The three parties competing in Indonesia’s presidential election next week have plastered this city with campaign billboards and posters depicting, predictably, their presidential and vice presidential choices looking self-confident.

But one party, Golkar, has also put up posters of the candidates’ wives next to their husbands, posing demurely and wearing Muslim head scarves known here as jilbabs. The wives recently went on a jilbab shopping spree in one of Jakarta’s largest markets, and published a book together titled “Devout Wives of Future Leaders.”

Most polls suggest that President Susilo Bambang Yudhoyono of the Democratic Party will be re-elected in next Wednesday’s vote, after running a smooth campaign based on his economic policies and a popular anticorruption drive. Despite television debates, the personality-driven campaigns have focused little on differences over policies or ideas, except regarding the wearing of the jilbab.

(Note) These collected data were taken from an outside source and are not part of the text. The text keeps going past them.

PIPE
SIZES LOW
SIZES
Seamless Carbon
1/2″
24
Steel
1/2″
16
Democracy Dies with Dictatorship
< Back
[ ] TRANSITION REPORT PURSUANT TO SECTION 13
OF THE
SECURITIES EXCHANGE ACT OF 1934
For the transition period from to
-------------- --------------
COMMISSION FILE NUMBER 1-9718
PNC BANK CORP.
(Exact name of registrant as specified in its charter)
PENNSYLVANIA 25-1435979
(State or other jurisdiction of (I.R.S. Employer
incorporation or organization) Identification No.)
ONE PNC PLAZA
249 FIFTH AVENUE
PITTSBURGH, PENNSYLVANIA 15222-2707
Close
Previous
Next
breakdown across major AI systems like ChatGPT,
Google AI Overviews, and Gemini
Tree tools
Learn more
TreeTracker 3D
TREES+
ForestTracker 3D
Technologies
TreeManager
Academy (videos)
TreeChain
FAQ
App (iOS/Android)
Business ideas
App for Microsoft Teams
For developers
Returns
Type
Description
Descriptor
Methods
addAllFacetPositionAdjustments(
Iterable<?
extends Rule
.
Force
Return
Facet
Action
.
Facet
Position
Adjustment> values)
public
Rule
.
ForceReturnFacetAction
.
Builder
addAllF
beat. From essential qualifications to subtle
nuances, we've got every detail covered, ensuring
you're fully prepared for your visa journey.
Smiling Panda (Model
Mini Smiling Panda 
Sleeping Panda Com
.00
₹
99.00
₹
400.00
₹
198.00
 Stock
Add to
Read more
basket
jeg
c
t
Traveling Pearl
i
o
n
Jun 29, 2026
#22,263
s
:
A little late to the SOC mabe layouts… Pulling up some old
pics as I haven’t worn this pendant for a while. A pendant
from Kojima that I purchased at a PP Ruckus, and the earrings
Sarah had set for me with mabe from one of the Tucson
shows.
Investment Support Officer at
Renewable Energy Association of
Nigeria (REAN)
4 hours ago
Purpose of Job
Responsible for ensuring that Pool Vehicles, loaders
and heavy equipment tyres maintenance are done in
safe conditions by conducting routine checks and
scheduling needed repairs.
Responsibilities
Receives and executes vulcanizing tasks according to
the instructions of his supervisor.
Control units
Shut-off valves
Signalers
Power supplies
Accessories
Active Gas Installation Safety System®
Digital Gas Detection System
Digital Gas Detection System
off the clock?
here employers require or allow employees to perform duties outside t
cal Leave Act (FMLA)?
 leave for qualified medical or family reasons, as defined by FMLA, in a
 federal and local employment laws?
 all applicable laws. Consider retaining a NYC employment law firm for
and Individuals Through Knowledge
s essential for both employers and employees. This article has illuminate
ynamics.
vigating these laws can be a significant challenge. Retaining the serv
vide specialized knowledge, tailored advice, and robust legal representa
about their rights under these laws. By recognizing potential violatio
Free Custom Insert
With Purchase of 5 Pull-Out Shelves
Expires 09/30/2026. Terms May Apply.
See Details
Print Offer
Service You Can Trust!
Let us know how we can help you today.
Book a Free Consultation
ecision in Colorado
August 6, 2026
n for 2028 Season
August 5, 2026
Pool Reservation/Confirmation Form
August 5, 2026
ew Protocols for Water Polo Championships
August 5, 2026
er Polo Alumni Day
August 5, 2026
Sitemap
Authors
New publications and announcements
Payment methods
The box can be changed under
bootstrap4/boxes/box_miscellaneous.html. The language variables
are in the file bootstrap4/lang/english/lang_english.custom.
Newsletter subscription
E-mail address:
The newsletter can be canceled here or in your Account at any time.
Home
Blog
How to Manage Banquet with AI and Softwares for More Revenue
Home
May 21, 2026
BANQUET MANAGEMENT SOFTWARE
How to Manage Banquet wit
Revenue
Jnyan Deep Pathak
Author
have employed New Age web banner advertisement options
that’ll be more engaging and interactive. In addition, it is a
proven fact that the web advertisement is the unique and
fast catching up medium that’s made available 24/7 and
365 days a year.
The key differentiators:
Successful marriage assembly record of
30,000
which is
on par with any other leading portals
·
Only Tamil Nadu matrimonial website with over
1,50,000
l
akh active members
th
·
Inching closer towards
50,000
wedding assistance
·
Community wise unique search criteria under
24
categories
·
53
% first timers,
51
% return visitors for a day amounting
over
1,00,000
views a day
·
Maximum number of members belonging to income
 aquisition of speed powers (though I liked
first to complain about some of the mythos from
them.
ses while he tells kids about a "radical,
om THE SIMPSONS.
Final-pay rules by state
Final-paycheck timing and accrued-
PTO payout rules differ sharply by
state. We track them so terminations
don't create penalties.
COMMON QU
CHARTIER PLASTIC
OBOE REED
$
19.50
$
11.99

It is perhaps not surprising that the jilbab, the Islamic style of dress in which a woman covers her head and neck, has become an issue in a presidential campaign this year. Jilbab sales have been booming for three years across a country where women have traditionally gone unveiled, and where the meaning of wearing the jilbab — or not wearing one — remains fluid. The issue also cuts to a central, unresolved debate in Indonesia’s decade-old democracy: the role of Islam in politics.